Re: How's dot.net doing nowadays?



MM wrote:

And a non-OOP program can be a simple solution that works. That's how
many programs once were written. Successfully. No wonder most of your
developers have problems with OOP. OOP is a curiosity for the
laboratory only. It bears no resemblance to how humans actually think.
I take it your programmers are not daft? Then you have to answer the
question, WHY do they find it so arcane and non-intuitive? There has
to be a reason, and the reasons are, OOP is too up itself, too
obscure, too overblown, too excessively zealous, too inflexible.


I find the notion that OOP is too up itself, etc. to be odd, since it is you
that decides what classes to create and use.
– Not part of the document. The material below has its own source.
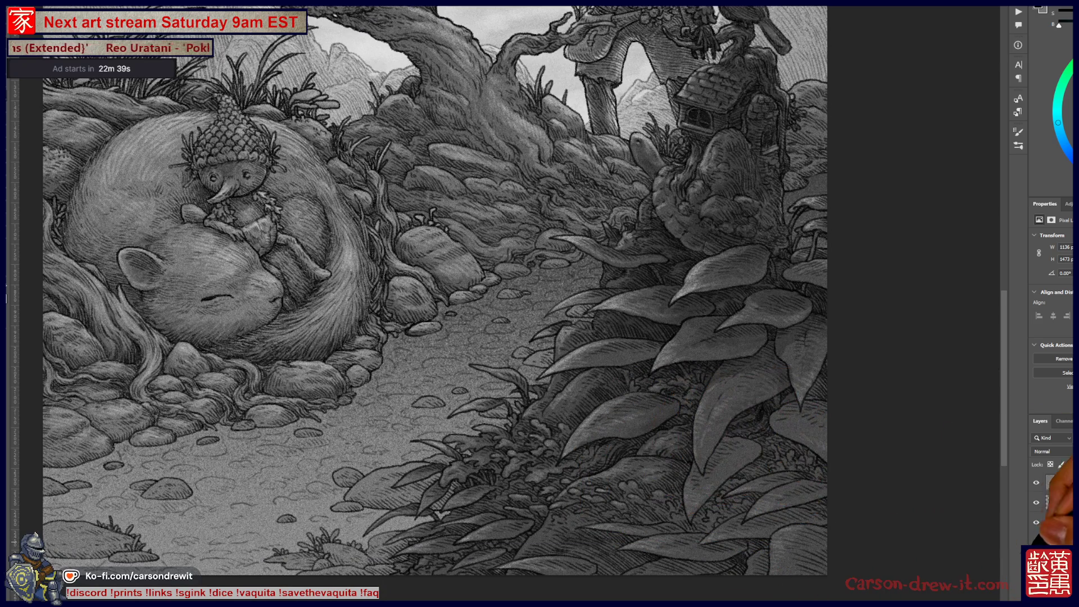
key("alt+bracketleft")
It is only as obscure, overblown,
zealous, or inflexible as you choose to make it.

Most five year olds grasp the concept of "toys", and can pick up their toys and
put them away. This requires recognizing that their stuffed bear, their fire
truck, their set of lego blocks (as a group), and their ninja turtle all qualify
as toys.

People are often frustrated when programs don't seem to recognize "what things
have in common". It would be far more difficult, for instance, if you needed a
separate Explorer for Excel files, Word files, VB6 files, etc., rather than
having a system that recognizes that they are all files, and that many
operations can be performed on any of them.

When it is used right, OOP greatly simplifies a task that would other wise
require many Select Case statements, to sort through various possiblities at
each step. It is functionally a way of automating that kind of process at the
compiler level, and produces about the same execution time when compared to a
Select Case + Call.

Certainly VB6 itself is written using OOP, as are most of the other substantial
programs you use. It is far more than a curiosity.